A year already?  Huh...forgot that he was even in the driver's seat!  No impact...no idea.

http://www.washingtonpost.com/opini...r-at-the-cia/2012/06/01/gJQAjWmq7U_story.html


----------



## BravoOne (Jun 23, 2012)

I must admit I have been pleasantly surprised. Initially I was like WTF? As much as you have to love GEN Petraues he is not an Intel type. Fortunately his SOF resume and leadership abilities gave him the bonafides to make it happen. I thought it might have went to a guy like Vickers though...


----------



## Marauder06 (Jun 23, 2012)

BravoOne said:


> I must admit I have been pleasantly surprised. Initially I was like WTF? As much as you have to love GEN Petraues he is not an Intel type. Fortunately his SOF resume and leadership abilities gave him the bonafides to make it happen. I thought it might have went to a guy like Vickers though...


 
Petraeus has SOF credentials?  I wasn't aware of that.


----------



## goon175 (Jun 24, 2012)

I didn't know that either...


----------



## Salt USMC (Jun 24, 2012)

BravoOne said:


> I must admit I have been pleasantly surprised. Initially I was like WTF? As much as you have to love GEN Petraues he is not an Intel type. Fortunately his SOF resume and leadership abilities gave him the bonafides to make it happen. I thought it might have went to a guy like Vickers though...

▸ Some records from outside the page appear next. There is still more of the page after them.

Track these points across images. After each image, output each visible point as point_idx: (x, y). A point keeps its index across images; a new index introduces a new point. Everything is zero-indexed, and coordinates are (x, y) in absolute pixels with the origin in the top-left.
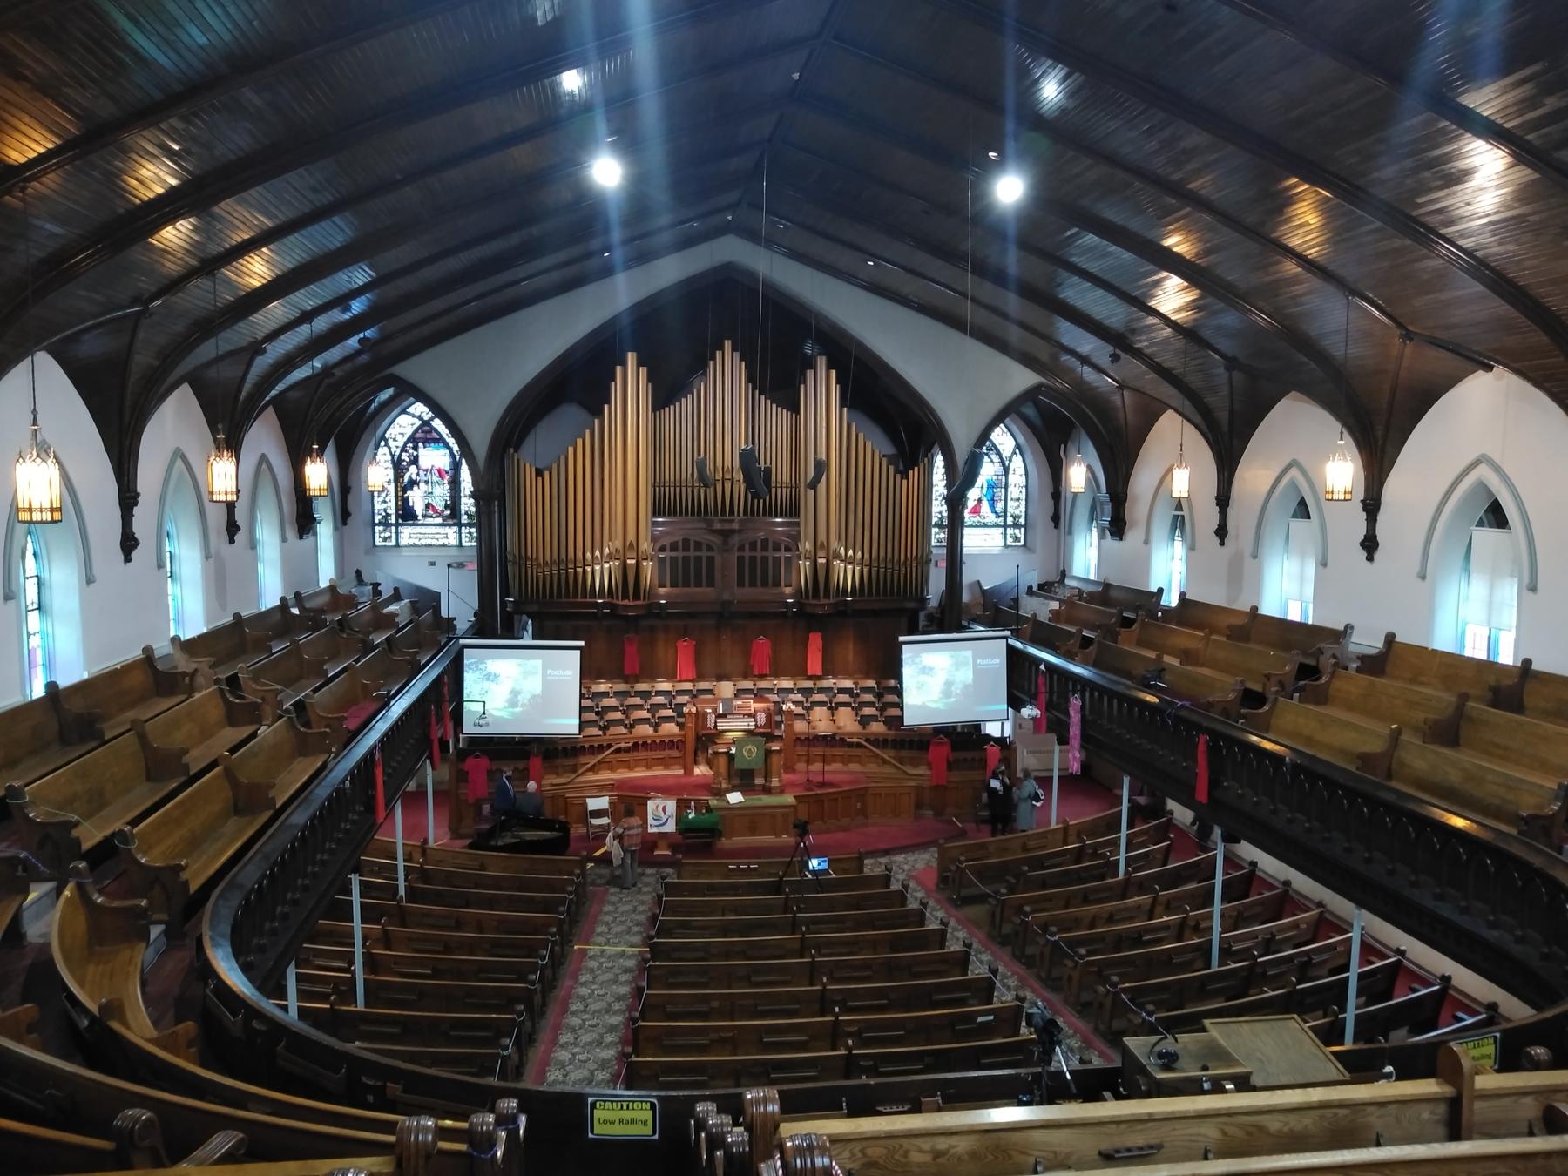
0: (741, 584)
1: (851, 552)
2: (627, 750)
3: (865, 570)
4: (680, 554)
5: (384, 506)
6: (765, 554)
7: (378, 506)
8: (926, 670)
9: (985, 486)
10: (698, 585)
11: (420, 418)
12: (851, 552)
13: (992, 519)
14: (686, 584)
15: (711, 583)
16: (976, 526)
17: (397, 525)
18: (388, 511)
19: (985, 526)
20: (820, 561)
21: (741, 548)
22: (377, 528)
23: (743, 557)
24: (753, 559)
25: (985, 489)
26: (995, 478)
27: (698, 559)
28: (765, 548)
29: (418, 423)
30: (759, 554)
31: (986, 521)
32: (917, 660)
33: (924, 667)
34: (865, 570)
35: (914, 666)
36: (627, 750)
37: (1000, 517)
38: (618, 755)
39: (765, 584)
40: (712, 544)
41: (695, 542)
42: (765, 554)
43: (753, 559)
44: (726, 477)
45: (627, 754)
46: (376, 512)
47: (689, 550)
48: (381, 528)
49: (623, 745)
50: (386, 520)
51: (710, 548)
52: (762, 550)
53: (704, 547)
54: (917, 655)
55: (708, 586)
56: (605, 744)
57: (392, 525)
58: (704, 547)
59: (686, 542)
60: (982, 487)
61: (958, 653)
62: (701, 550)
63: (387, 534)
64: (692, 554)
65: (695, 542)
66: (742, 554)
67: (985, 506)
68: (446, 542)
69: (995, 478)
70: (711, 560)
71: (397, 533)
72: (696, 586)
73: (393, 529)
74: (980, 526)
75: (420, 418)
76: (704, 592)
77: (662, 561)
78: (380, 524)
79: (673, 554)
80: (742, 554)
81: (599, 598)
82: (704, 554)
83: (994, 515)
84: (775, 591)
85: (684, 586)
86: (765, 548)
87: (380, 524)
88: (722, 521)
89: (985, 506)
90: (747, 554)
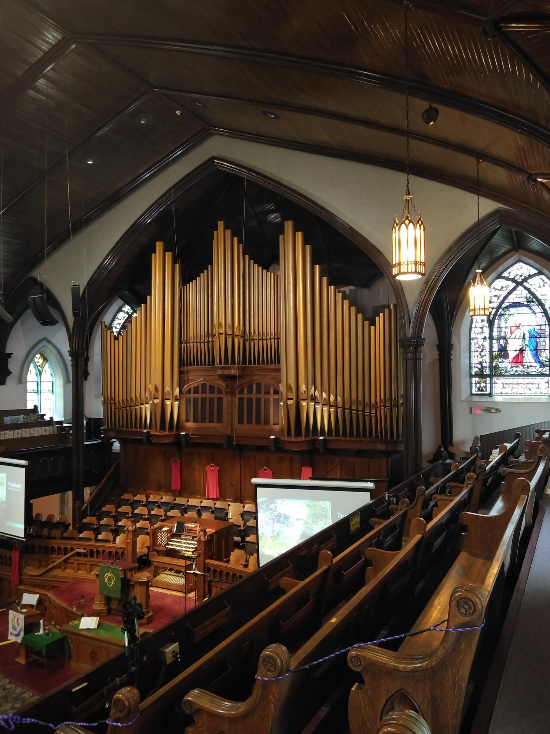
0: (241, 421)
1: (324, 395)
2: (85, 555)
3: (339, 411)
4: (199, 396)
5: (480, 360)
6: (259, 396)
7: (474, 360)
8: (282, 519)
9: (527, 336)
10: (211, 421)
11: (127, 313)
12: (324, 395)
13: (536, 368)
14: (203, 421)
15: (220, 420)
16: (519, 375)
17: (490, 376)
18: (484, 364)
19: (528, 375)
20: (290, 402)
21: (241, 392)
22: (474, 380)
23: (243, 398)
24: (250, 400)
25: (527, 340)
26: (538, 328)
27: (212, 400)
28: (259, 392)
29: (126, 316)
30: (254, 396)
31: (530, 369)
32: (272, 506)
33: (279, 515)
34: (339, 411)
35: (269, 512)
36: (85, 555)
37: (544, 366)
38: (79, 558)
39: (258, 422)
40: (221, 388)
41: (210, 386)
42: (259, 396)
43: (250, 400)
44: (272, 338)
45: (85, 559)
46: (473, 365)
47: (205, 393)
48: (477, 379)
49: (82, 551)
50: (482, 372)
51: (220, 391)
52: (257, 393)
53: (216, 390)
54: (271, 500)
55: (218, 422)
56: (69, 547)
57: (487, 376)
58: (216, 390)
59: (204, 386)
60: (524, 338)
61: (314, 503)
62: (213, 393)
63: (483, 385)
64: (208, 396)
65: (210, 386)
66: (241, 396)
67: (528, 357)
68: (538, 391)
69: (538, 328)
70: (220, 400)
71: (491, 383)
72: (210, 422)
73: (488, 379)
74: (523, 376)
75: (127, 313)
76: (214, 425)
77: (188, 400)
78: (476, 375)
79: (196, 396)
80: (241, 396)
81: (321, 436)
82: (216, 396)
83: (537, 365)
84: (266, 427)
85: (202, 422)
86: (259, 392)
87: (476, 375)
88: (222, 368)
89: (528, 357)
90: (245, 396)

I too thought that this was the case, but a quick look at his bio doesn't really show any SOF experience. Though he was the honor grad at Ranger school, for what its worth.


----------



## Marauder06 (Jun 24, 2012)

Maybe he's confusing Petraeus with McChrystal?


----------



## BravoOne (Jun 25, 2012)

Yeah lol. Two different Generals. My bad


----------



## BravoOne (Jun 25, 2012)

(The Presidente was flowing freely)


----------



## Etype (Jun 25, 2012)

McChrystal and McNeill were the only two ISAF commanders to have any US SOF experience.  McNeill was in SF before they gave out tabs.  

You can't worry about that kind of thing with general officers though.  If you used dress uniforms (minus rank) as resumes, the average SOF E-7 would have be much more impressive than some of the most formidable general officers- in impact awards, valor awards, purple hearts, deployments, specialty badges, etc.


----------



## Powder (Jun 25, 2012)

Good read.


----------